UPDATED 14.13 GMT: Qualcomm dismissed Broadcom’s blockbuster $130 billion takeover bid, adding the offer “dramatically undervalues” the company.
In a statement, Qualcomm executive chairman Paul Jacobs said the board unanimously voted to reject the proposal as it “significantly undervalues Qualcomm relative to the company’s leadership position in mobile technology and our future growth prospects.”
Qualcomm presiding director Tom Horton added: “After a comprehensive review, conducted in consultation with our financial and legal advisors, the board has concluded that Broadcom’s proposal dramatically undervalues Qualcomm and comes with significant regulatory uncertainty.”

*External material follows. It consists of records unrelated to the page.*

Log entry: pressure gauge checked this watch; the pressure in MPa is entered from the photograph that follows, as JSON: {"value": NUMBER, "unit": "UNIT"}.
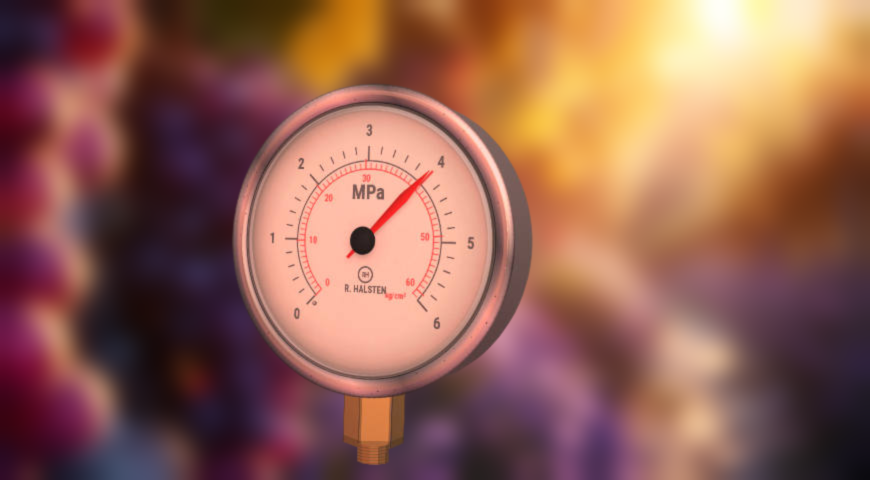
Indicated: {"value": 4, "unit": "MPa"}
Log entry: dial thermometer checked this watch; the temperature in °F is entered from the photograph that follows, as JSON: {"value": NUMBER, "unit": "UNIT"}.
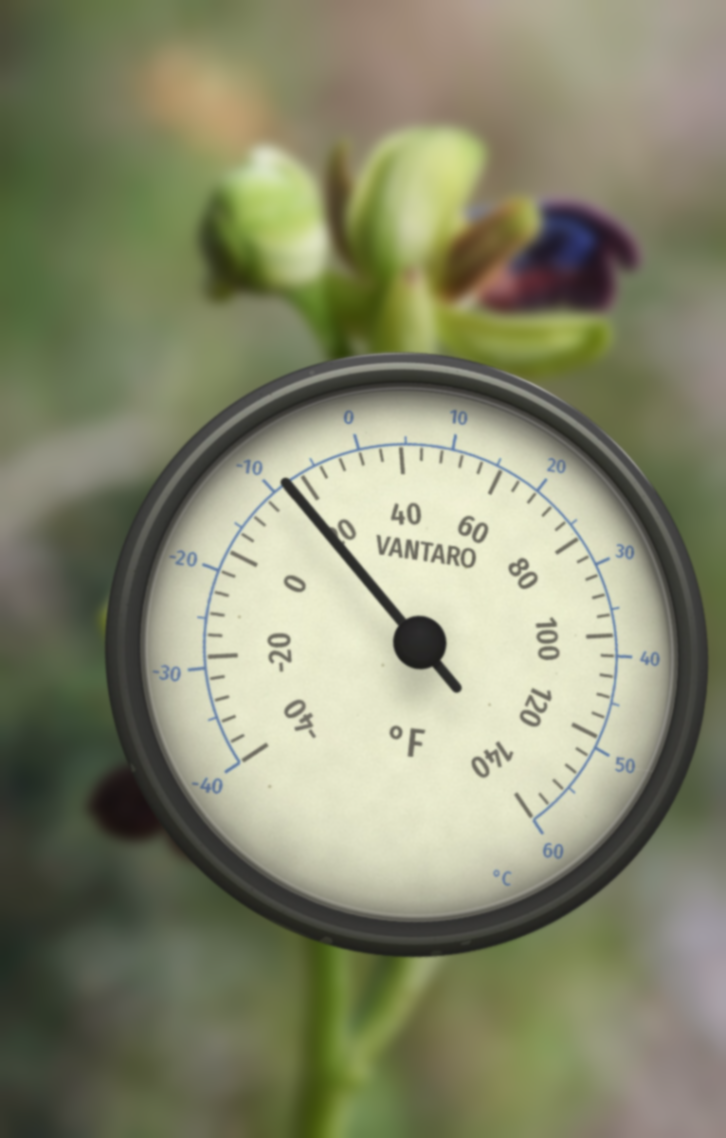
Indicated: {"value": 16, "unit": "°F"}
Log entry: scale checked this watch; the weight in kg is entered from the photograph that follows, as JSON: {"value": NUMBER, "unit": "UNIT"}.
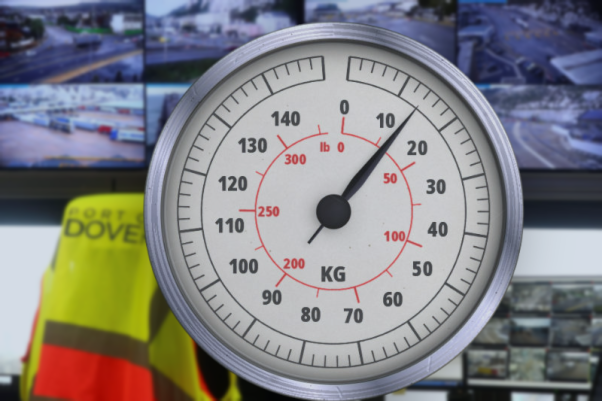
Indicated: {"value": 14, "unit": "kg"}
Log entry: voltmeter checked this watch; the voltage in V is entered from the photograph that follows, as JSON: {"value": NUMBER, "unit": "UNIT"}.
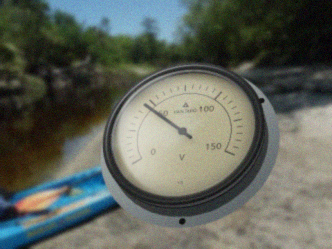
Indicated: {"value": 45, "unit": "V"}
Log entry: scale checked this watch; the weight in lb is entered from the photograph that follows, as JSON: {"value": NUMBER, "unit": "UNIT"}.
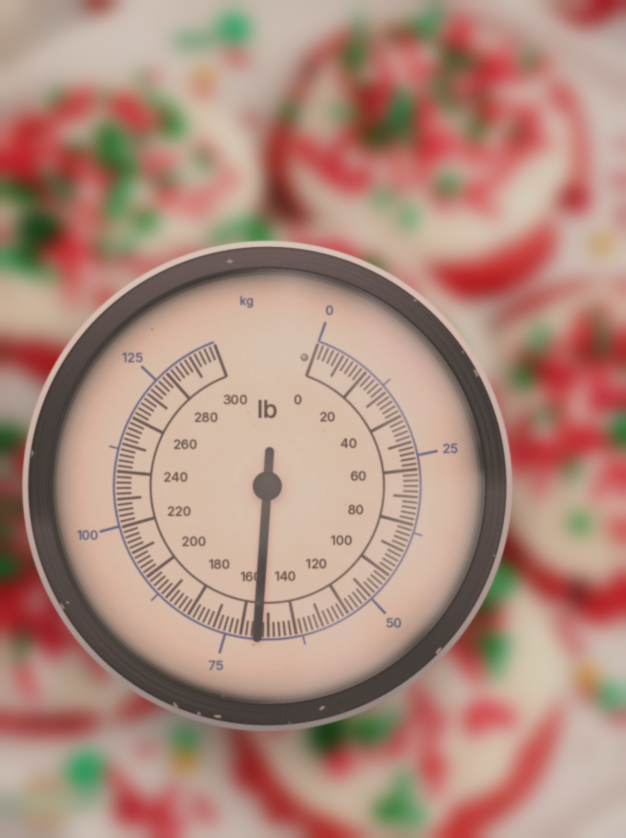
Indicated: {"value": 154, "unit": "lb"}
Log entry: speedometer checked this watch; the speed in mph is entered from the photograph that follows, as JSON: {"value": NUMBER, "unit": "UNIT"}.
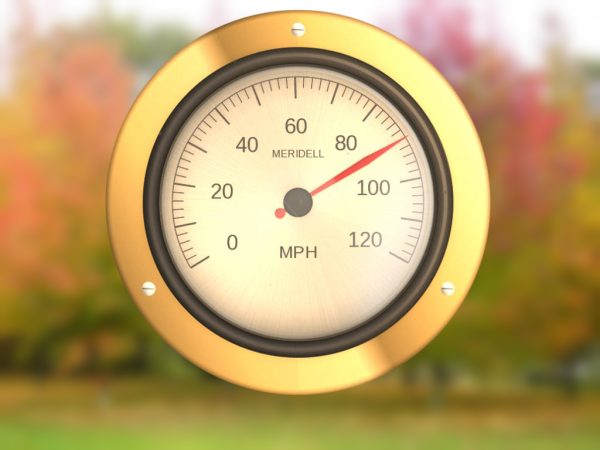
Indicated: {"value": 90, "unit": "mph"}
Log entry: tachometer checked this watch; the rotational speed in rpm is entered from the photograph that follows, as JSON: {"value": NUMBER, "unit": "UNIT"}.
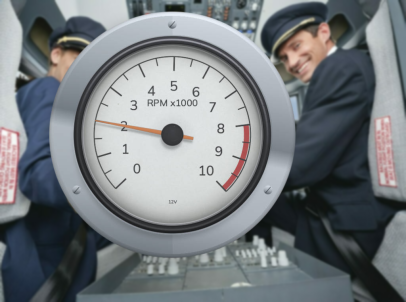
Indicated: {"value": 2000, "unit": "rpm"}
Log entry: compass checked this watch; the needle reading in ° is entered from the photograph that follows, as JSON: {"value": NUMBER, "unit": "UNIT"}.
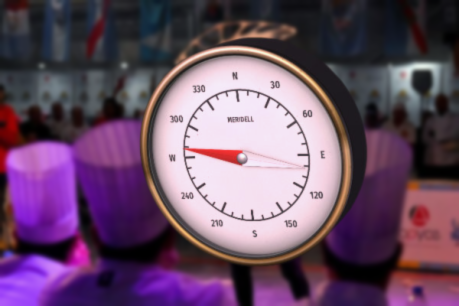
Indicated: {"value": 280, "unit": "°"}
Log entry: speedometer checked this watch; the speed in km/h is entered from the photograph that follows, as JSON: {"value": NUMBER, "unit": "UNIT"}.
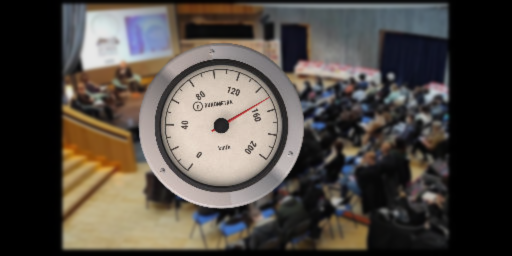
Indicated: {"value": 150, "unit": "km/h"}
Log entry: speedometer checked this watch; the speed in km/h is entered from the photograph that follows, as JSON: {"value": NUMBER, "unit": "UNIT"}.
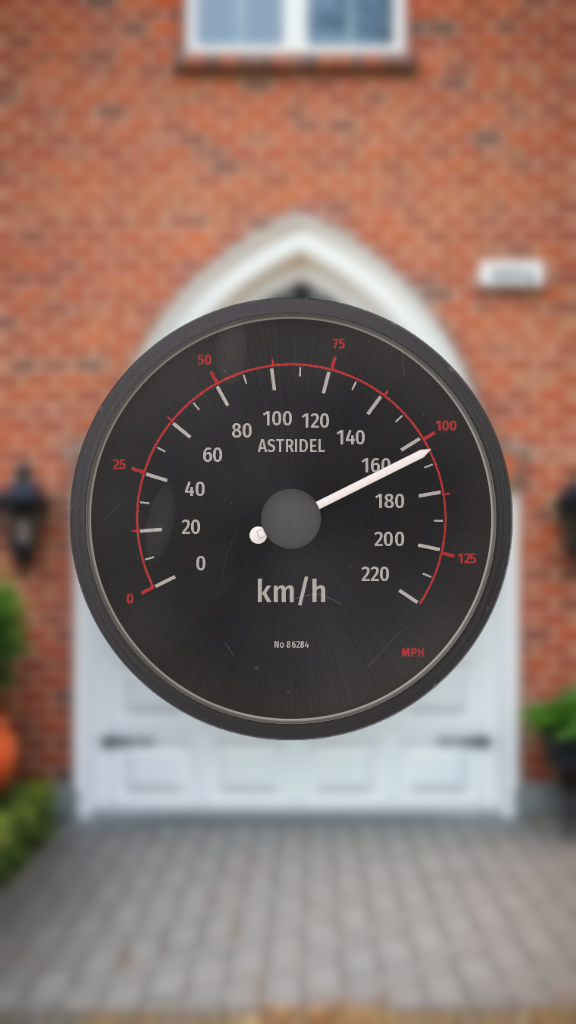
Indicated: {"value": 165, "unit": "km/h"}
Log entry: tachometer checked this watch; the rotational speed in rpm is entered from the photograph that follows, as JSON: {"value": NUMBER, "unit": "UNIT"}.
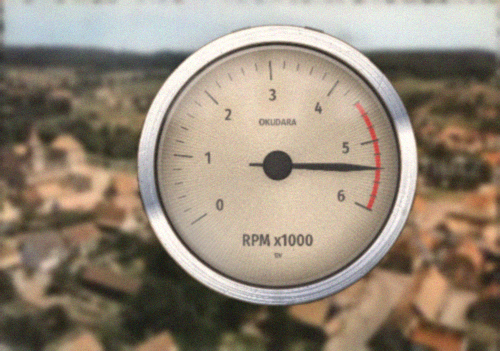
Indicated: {"value": 5400, "unit": "rpm"}
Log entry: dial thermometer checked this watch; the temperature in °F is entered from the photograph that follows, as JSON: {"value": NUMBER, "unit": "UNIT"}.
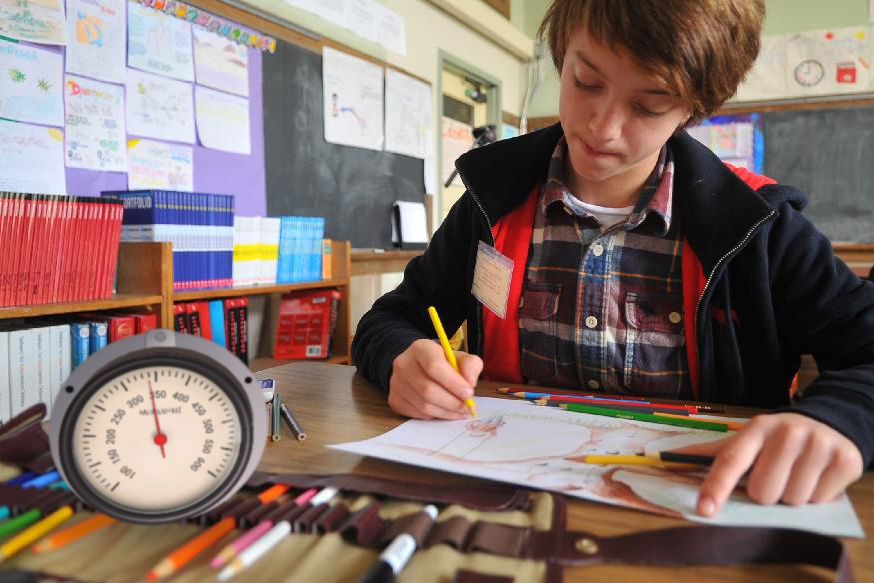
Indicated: {"value": 340, "unit": "°F"}
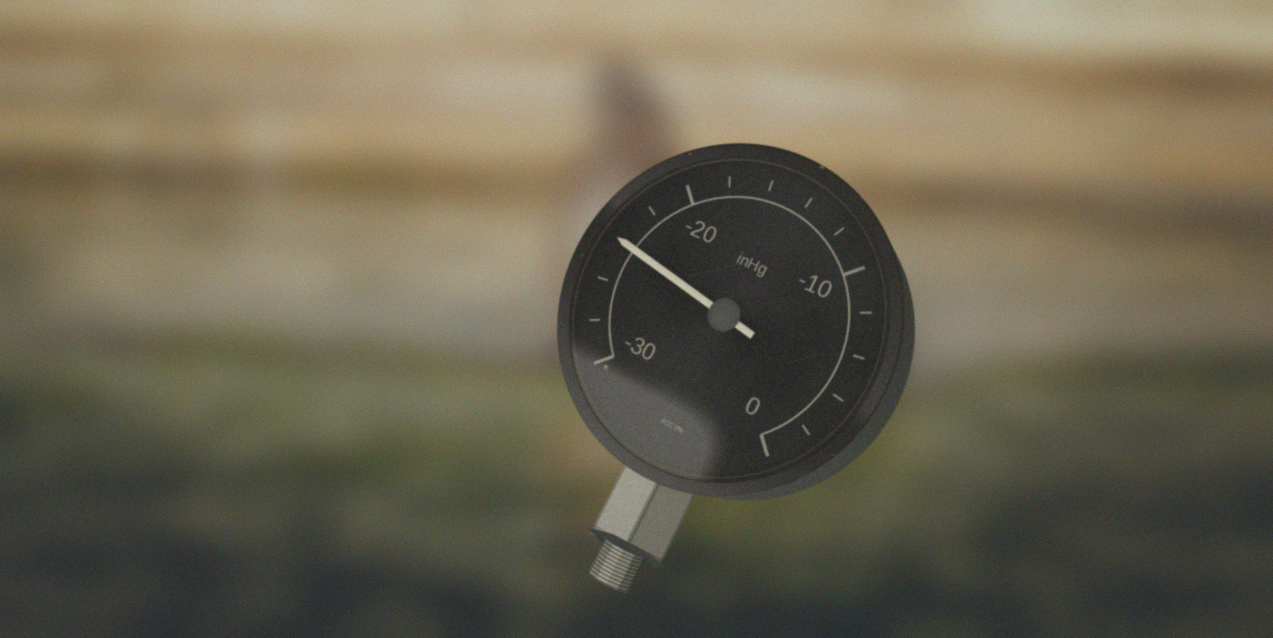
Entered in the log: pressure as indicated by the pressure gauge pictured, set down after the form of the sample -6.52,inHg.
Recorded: -24,inHg
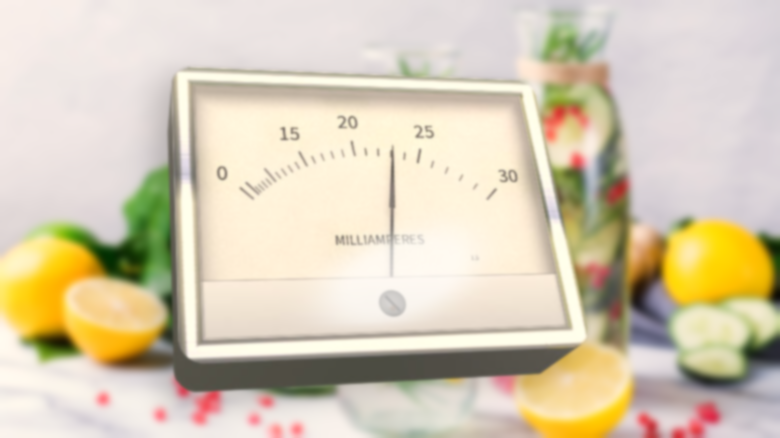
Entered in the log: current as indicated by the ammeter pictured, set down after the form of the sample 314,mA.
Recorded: 23,mA
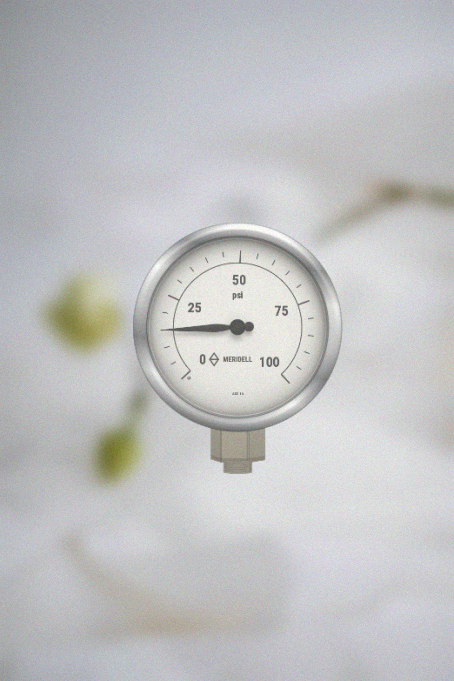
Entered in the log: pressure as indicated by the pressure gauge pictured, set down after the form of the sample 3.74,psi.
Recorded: 15,psi
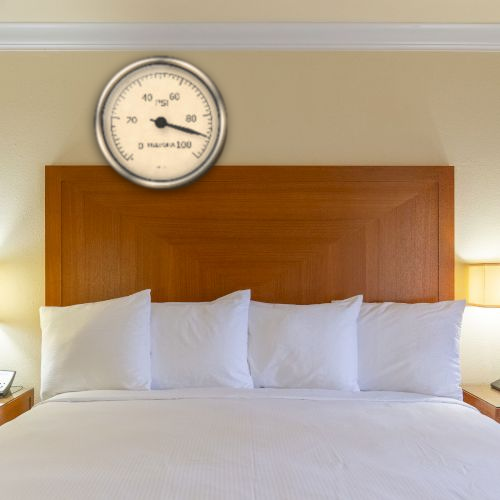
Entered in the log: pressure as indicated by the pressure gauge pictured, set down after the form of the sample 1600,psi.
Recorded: 90,psi
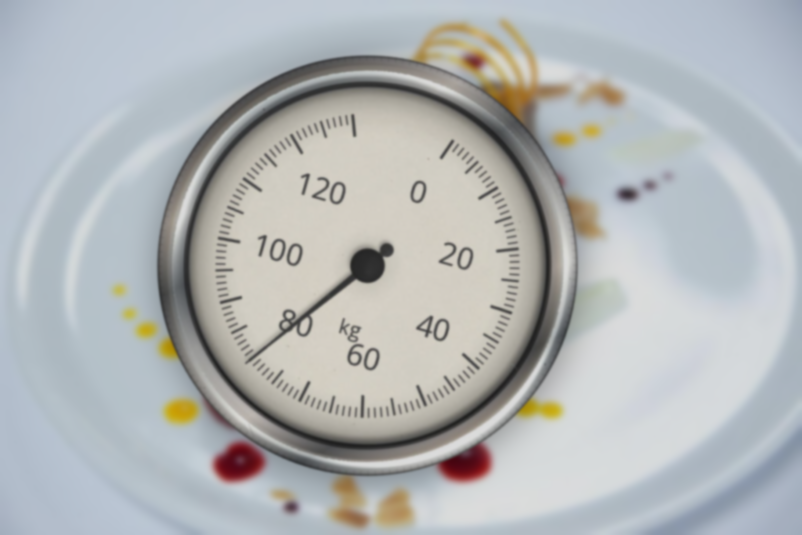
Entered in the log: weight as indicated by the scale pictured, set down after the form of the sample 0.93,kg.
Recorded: 80,kg
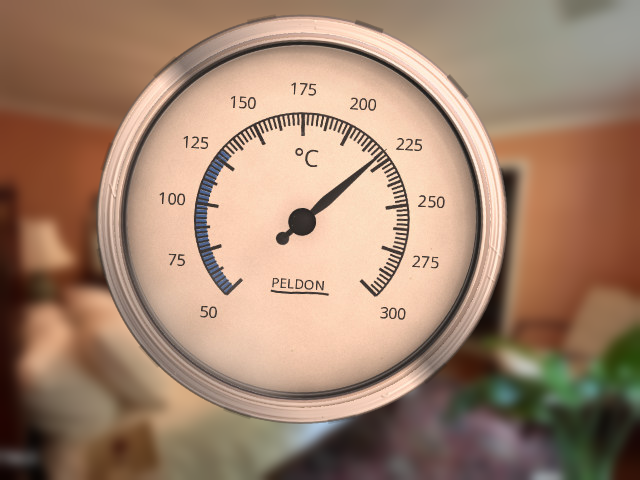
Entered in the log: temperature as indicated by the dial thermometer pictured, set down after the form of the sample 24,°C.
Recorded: 220,°C
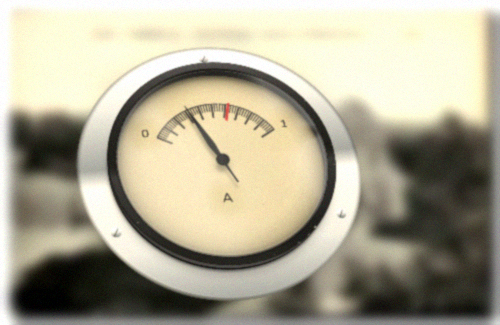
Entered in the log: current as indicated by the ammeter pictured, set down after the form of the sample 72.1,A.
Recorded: 0.3,A
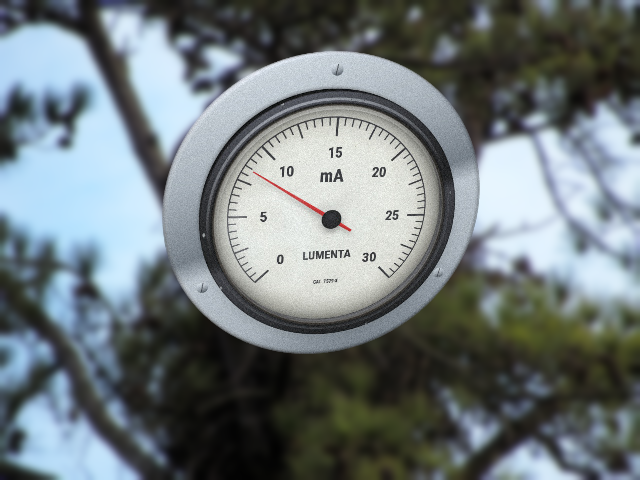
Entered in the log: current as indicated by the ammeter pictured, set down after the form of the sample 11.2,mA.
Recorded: 8.5,mA
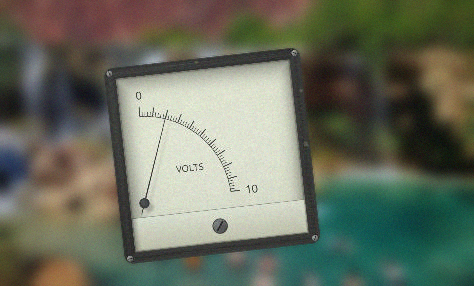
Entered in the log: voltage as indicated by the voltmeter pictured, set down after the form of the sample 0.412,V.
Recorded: 2,V
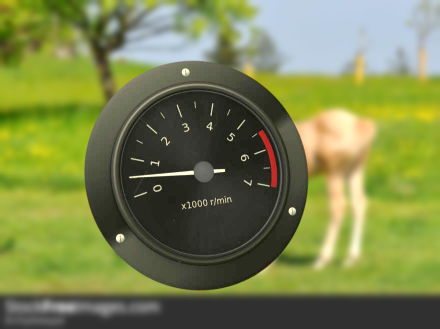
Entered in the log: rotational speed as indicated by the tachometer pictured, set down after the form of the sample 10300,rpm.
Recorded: 500,rpm
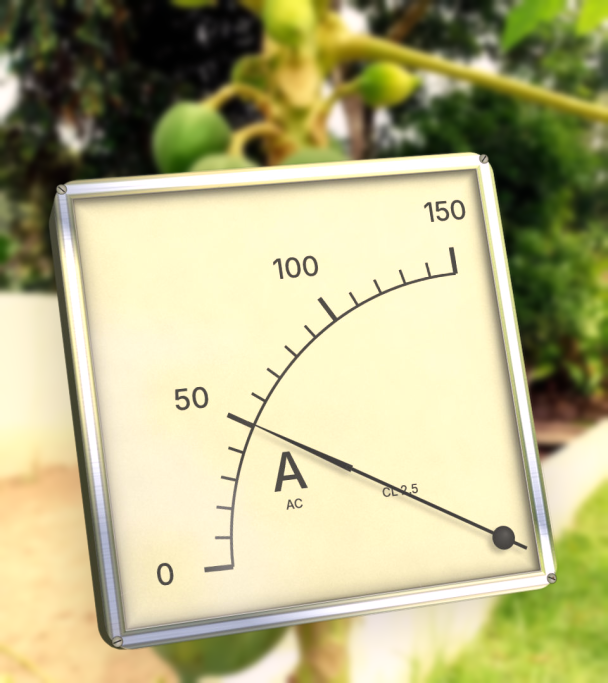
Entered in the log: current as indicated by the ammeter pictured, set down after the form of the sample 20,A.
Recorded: 50,A
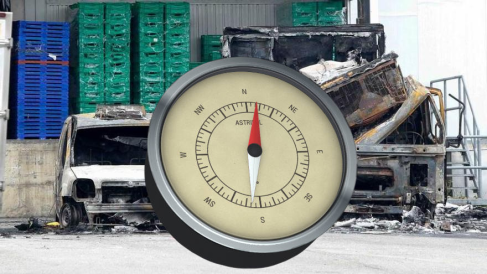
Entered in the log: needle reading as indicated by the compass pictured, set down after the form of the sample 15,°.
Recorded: 10,°
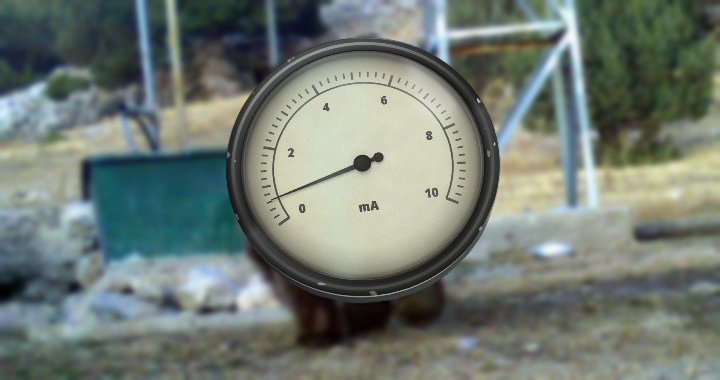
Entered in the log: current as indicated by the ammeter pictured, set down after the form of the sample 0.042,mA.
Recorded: 0.6,mA
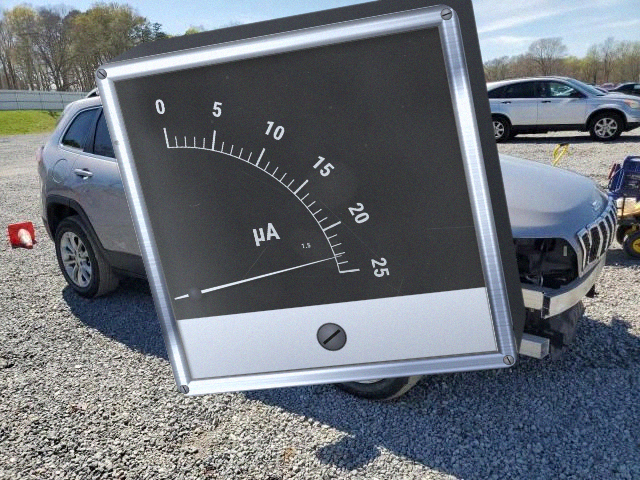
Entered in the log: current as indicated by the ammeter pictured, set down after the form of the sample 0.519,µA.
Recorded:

Its rejection of Broadcom’s offer comes as little surprise, as media reports over the weekend revealed Qualcomm CEO Steven Mollenkopf quizzed top investors last week and concluded the offer of $70 per share was insufficient.
In an article on the issue on Sunday, Reuters said Broadcom was assessing its next move, with speculation it could raise its offer using further debt financing.
Broadcom’s offer of $103 billion in cash and stock to shareholders, and additional costs including clearing billions in debt, took the proposed deal to $130 billion.
The figure was a record bid for a technology business and is one of the most expensive attempted takeovers of a listed company.
After rife speculation, the unsolicited offer was tabled on November 6, amid rumours Qualcomm shareholders were unlikely to accept the valuation.
The sum of $70 per Qualcomm share is a price not seen for the stock since 2015, before its well-publicised legal spat with Apple. By the end of October 2017, prior to speculation of a forthcoming bid, it was trading at $51 per share.